Tutto questo si intreccia con un calendario politico denso. La visita di Donald Trump fornisce l’occasione perfetta per annunciare miliardi di dollari come gesto di fedeltà transatlantica. Le immagini di Altman e Huang sorridenti a Downing Street valgono quanto mille slide su PowerPoint: il messaggio è che l’asse USA UK non è morto e che il Regno Unito può ancora giocare la carta della special relationship nel mondo dell’intelligenza artificiale.

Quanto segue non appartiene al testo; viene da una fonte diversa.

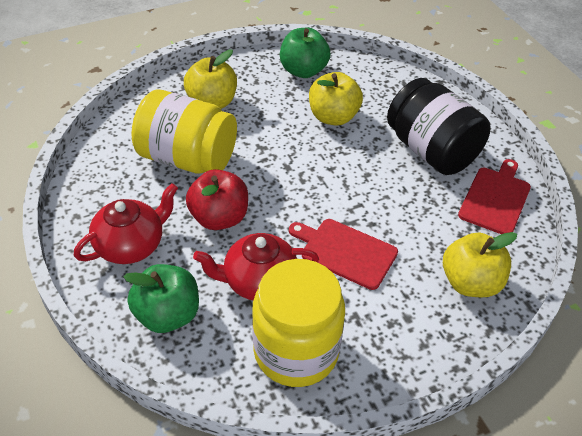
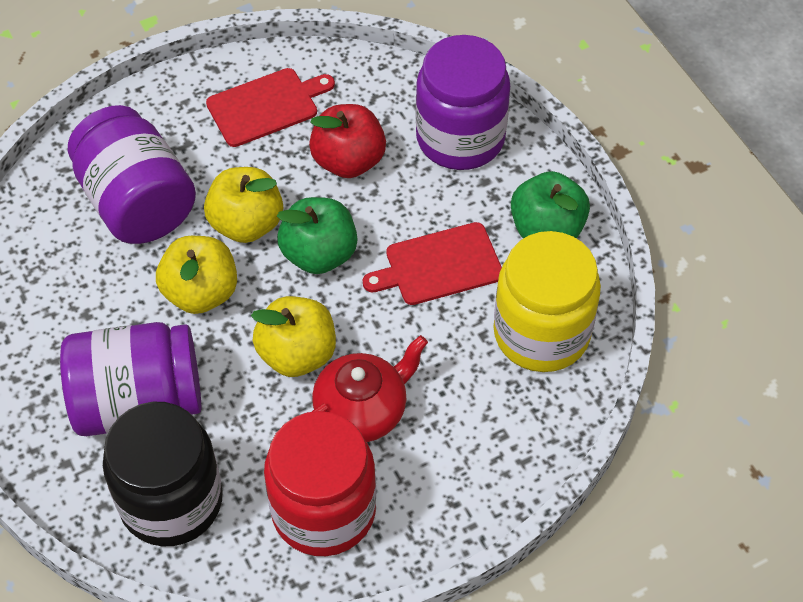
purple jar: none = 0 -> [60,322,201,436] [68,105,196,244] [416,35,510,170] = 3
red jar: none = 0 -> [264,411,376,556] = 1
red teapot: [74,183,178,264] [193,233,319,300] = 2 -> [312,335,428,442] = 1
yellow jar: [132,90,237,174] [252,259,345,387] = 2 -> [493,231,601,372] = 1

La domanda, ovviamente, è quanto di questa retorica si tradurrà in contratti concreti, data center funzionanti e posti di lavoro reali. Perché se c’è una cosa che i giganti della Silicon Valley sanno fare è annunciare progetti faraonici e rinviarne puntualmente la consegna.
A lungo termine il successo o il fallimento dei data center UK dipenderà dalla capacità di bilanciare velocità di esecuzione e sostenibilità. Troppa lentezza e i capitali scivoleranno verso paesi più aggressivi come l’Arabia Saudita o gli Emirati. Troppa superficialità e l’opinione pubblica britannica si ribellerà contro i costi ambientali e sociali di questi mostri tecnologici. OpenAI e Nvidia dovranno quindi dimostrare di non essere solo colonizzatori digitali ma partner credibili, pronti a investire in formazione, ricerca locale e sostenibilità. Sarà interessante vedere se Altman, il profeta dell’AI generativa, troverà il tempo di spiegare agli studenti di Oxford perché un data center vale più di un Nobel in economia.
C’è chi sostiene che la vera partita non sia nemmeno sull’intelligenza artificiale ma sul controllo dell’infrastruttura. Un data center UK equipaggiato con decine di migliaia di GPU Nvidia diventa automaticamente calamita per startup, banche, istituzioni pubbliche e persino agenzie governative. Chi controlla l’infrastruttura decide chi ha accesso alla potenza di calcolo e a quale prezzo. In questo senso OpenAI e Nvidia non stanno solo costruendo fabbriche di bit ma vere e proprie fortezze digitali. E Londra sembra felice di offrire il terreno, purché i riflettori siano puntati sul suo nuovo ruolo da protagonista.
La verità è che i data center sono i nuovi pozzi petroliferi. Non brillano, non profumano, non emozionano, ma sono la condizione materiale su cui si fonda l’intera economia digitale. E nel momento in cui OpenAI e Nvidia puntano sul Regno Unito, è chiaro che la partita non si gioca più solo a San Francisco o a Shenzhen. La prossima rivoluzione industriale passa per i sobborghi di Londra, con rack di server che consumano più di una città e con governi pronti a vendere incentivi in cambio di un posto in prima fila. È un gioco rischioso, sporco, affascinante. Proprio quello che piace ai veri leader tecnologici.